For our example, we have enough high outlier values that by setting a vmax appropriate to tease apart the low-density values, we lose the nuance amongst the high-density values, as shown below.
[18]:
fig, ax = plt.subplots(figsize=(6, 6))
im = ax.imshow(
np.ma.masked_where(hist_spread == 0, hist_spread),
extent=[*xlim, *ylim],
cmap=sns.color_palette("ch:start=.2,rot=-.3", as_cmap=True),
origin="lower",
vmax=500,
)
axes_viz(hp, fig=fig, ax=ax, axes_labels_fontsize=8, alpha=0.2)
cb = fig.colorbar(im, shrink=0.7, extend="max", pad=0.15)
cb.ax.set_title("Count")
ax.axis("off")
ax.set_title(
"Setting vmax at a level that allows us to compare low-density bins\n"
"causes us to lose any variation among high-density bins",
loc="left",
y=1.1,
)
plt.show()
Logarithmic Color Scale#
Now that we are visualizing from a 2d histogram of data rather than a collection of lines, we can apply a function over that histogram. In this case, we will use a popular function for right-skewed data—taking the logarithm of the data.

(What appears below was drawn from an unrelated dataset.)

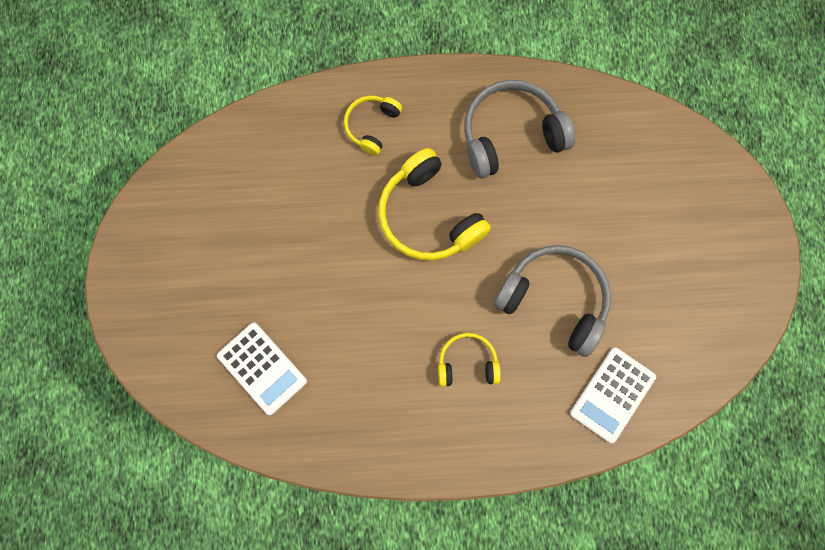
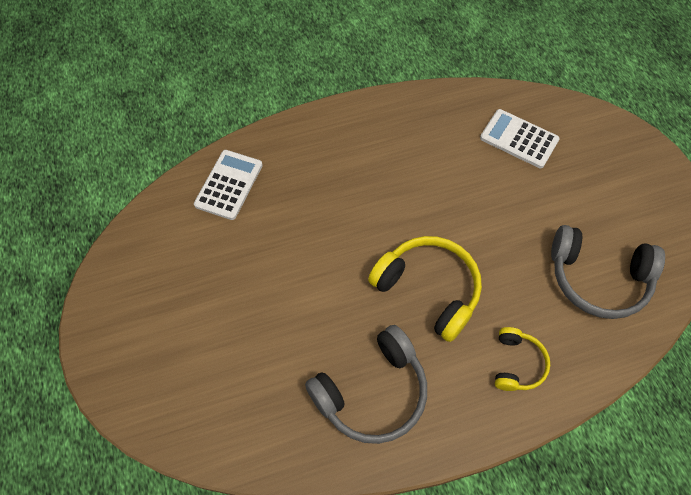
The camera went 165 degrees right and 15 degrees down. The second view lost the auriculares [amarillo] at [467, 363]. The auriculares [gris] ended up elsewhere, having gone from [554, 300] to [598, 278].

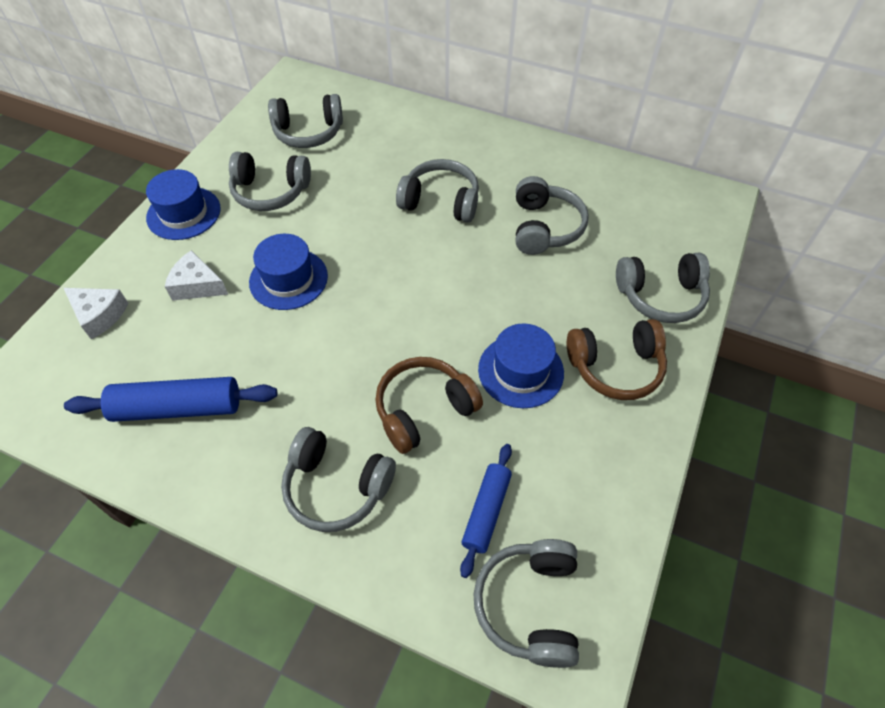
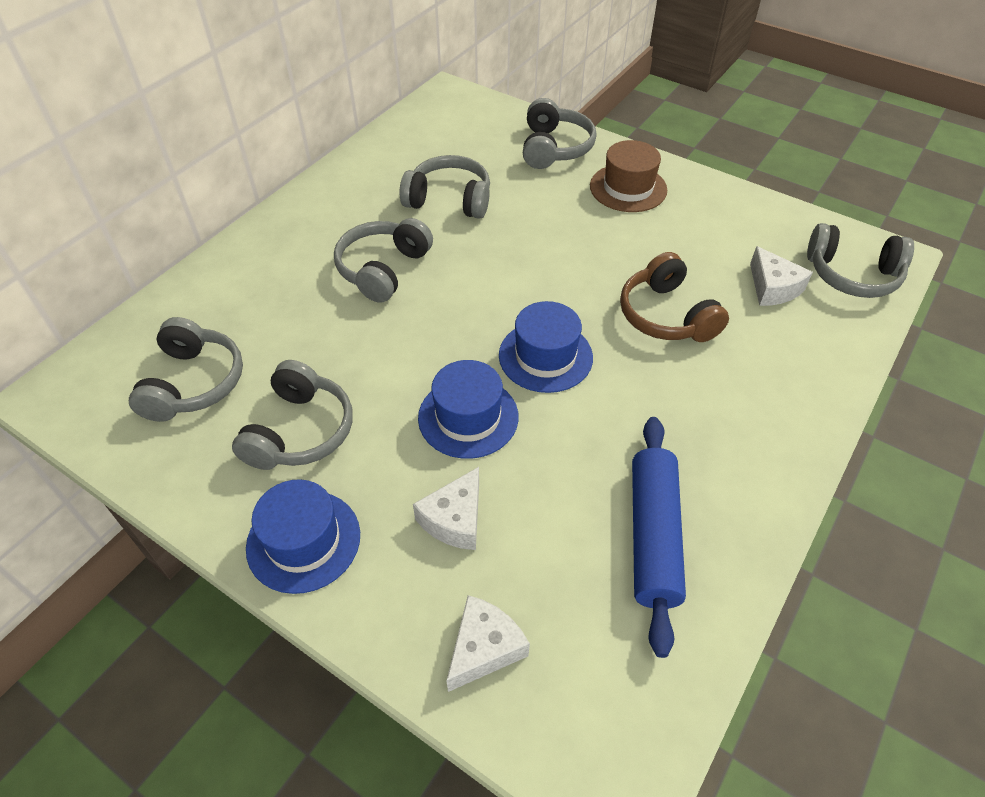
The camera went 80 degrees left and 5 degrees down. The second view lost the auriculares [gris] at [336, 486]. The sombrero [azul] ended up elsewhere, having gone from [520, 371] to [545, 356]. Where the rodillo [azul] stood at [486, 511], the queso [blanco] came to stand at [773, 288]. Where the auriculares [marrón] stood at [615, 367], the sombrero [marrón] came to stand at [628, 188].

Below, we repeat the earlier figure, plotting the distribution of bin counts plus the 2d histogram plot, only this time, we use the \(log_{10}\) histogram values.
[19]:
# clean up warnings, we aren't actually dividing by zero as we mask 0 vals
np.seterr(divide="ignore")
fig, ax = plt.subplots(
1,
2,
figsize=(10, 3),
gridspec_kw={"width_ratios": [6, 4]},
)
ax[0].hist(
np.log10(np.ma.masked_where(hist == 0, hist).flatten()),
50,
edgecolor="black",
)
ax[0].set_title("Log(bin counts) is much less skewed", loc="left")
im = ax[1].imshow(
np.log10(np.ma.masked_where(hist_spread == 0, hist_spread)),
cmap=sns.color_palette("ch:start=.2,rot=-.3", as_cmap=True),
origin="lower",
extent=[*xlim, *ylim],
)
axes_viz(hp, fig=fig, ax=ax[1], axes_labels_fontsize=8, alpha=0.2)
cb = fig.colorbar(im, ax=ax, shrink=0.7, pad=0.1)
cb.ax.set_title("Log(Count)", size=8)
ax[1].axis("off")
ax[1].set_title(
"Outlier high counts visible\nwithout losing low counts", loc="left"
)
plt.show()
Not only is our log(bin counts) plot not skewed, but also, as one would thus expect, we can now view the unrestricted range of bin counts while still seeing relative edge density both among the low-density and high-density areas of the figure.
References#
Rozemberczki, Benedek, Carl Allen, and Rik Sarkar. “Multi-scale attributed node embedding.” Journal of Complex Networks 9.2 (2021): cnab014.